## Exercise
Could you please reproduce every record below exactly, leaving out the pictures?

## Exercise data
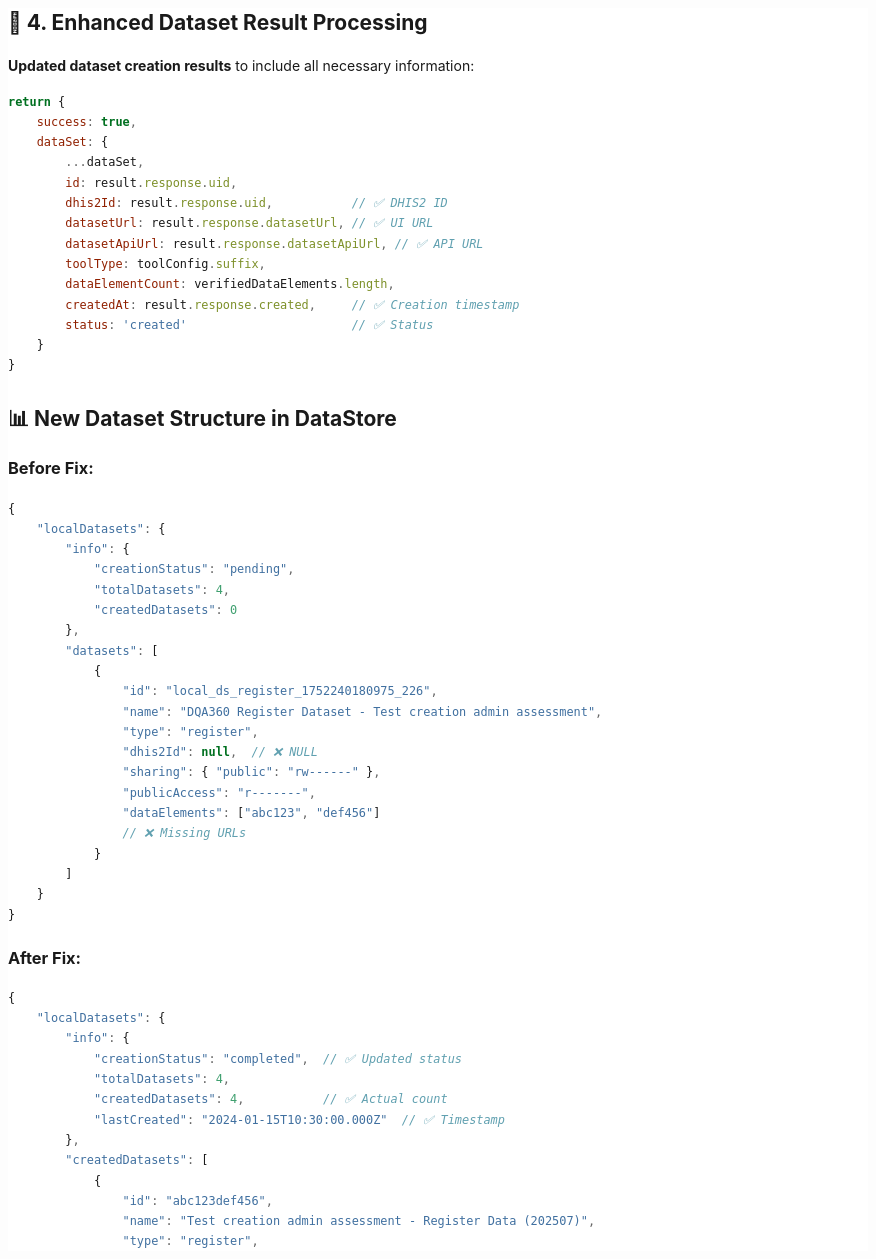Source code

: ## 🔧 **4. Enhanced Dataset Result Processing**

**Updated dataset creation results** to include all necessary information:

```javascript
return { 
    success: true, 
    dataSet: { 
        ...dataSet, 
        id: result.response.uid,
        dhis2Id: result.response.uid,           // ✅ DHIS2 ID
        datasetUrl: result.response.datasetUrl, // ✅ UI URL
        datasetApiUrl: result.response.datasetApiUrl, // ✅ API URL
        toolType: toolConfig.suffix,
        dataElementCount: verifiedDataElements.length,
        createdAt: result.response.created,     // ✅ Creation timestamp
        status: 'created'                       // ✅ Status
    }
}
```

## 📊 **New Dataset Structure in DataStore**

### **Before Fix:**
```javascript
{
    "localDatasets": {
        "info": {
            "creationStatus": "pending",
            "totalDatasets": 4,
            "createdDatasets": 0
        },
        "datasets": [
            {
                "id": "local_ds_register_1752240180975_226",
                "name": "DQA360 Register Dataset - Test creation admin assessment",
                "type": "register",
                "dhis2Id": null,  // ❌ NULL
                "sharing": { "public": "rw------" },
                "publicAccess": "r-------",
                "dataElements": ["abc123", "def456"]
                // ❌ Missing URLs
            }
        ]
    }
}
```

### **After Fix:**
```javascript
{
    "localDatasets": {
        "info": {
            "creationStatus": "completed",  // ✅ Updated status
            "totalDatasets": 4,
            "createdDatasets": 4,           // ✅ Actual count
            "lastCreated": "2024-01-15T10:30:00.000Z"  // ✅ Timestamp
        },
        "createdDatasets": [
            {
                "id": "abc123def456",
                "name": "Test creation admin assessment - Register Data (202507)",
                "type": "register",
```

## Exercise output
Source code

: ## 🔧 **4. Enhanced Dataset Result Processing**

**Updated dataset creation results** to include all necessary information:

```javascript
return { 
    success: true, 
    dataSet: { 
        ...dataSet, 
        id: result.response.uid,
        dhis2Id: result.response.uid,           // ✅ DHIS2 ID
        datasetUrl: result.response.datasetUrl, // ✅ UI URL
        datasetApiUrl: result.response.datasetApiUrl, // ✅ API URL
        toolType: toolConfig.suffix,
        dataElementCount: verifiedDataElements.length,
        createdAt: result.response.created,     // ✅ Creation timestamp
        status: 'created'                       // ✅ Status
    }
}
```

## 📊 **New Dataset Structure in DataStore**

### **Before Fix:**
```javascript
{
    "localDatasets": {
        "info": {
            "creationStatus": "pending",
            "totalDatasets": 4,
            "createdDatasets": 0
        },
        "datasets": [
            {
                "id": "local_ds_register_1752240180975_226",
                "name": "DQA360 Register Dataset - Test creation admin assessment",
                "type": "register",
                "dhis2Id": null,  // ❌ NULL
                "sharing": { "public": "rw------" },
                "publicAccess": "r-------",
                "dataElements": ["abc123", "def456"]
                // ❌ Missing URLs
            }
        ]
    }
}
```

### **After Fix:**
```javascript
{
    "localDatasets": {
        "info": {
            "creationStatus": "completed",  // ✅ Updated status
            "totalDatasets": 4,
            "createdDatasets": 4,           // ✅ Actual count
            "lastCreated": "2024-01-15T10:30:00.000Z"  // ✅ Timestamp
        },
        "createdDatasets": [
            {
                "id": "abc123def456",
                "name": "Test creation admin assessment - Register Data (202507)",
                "type": "register",
```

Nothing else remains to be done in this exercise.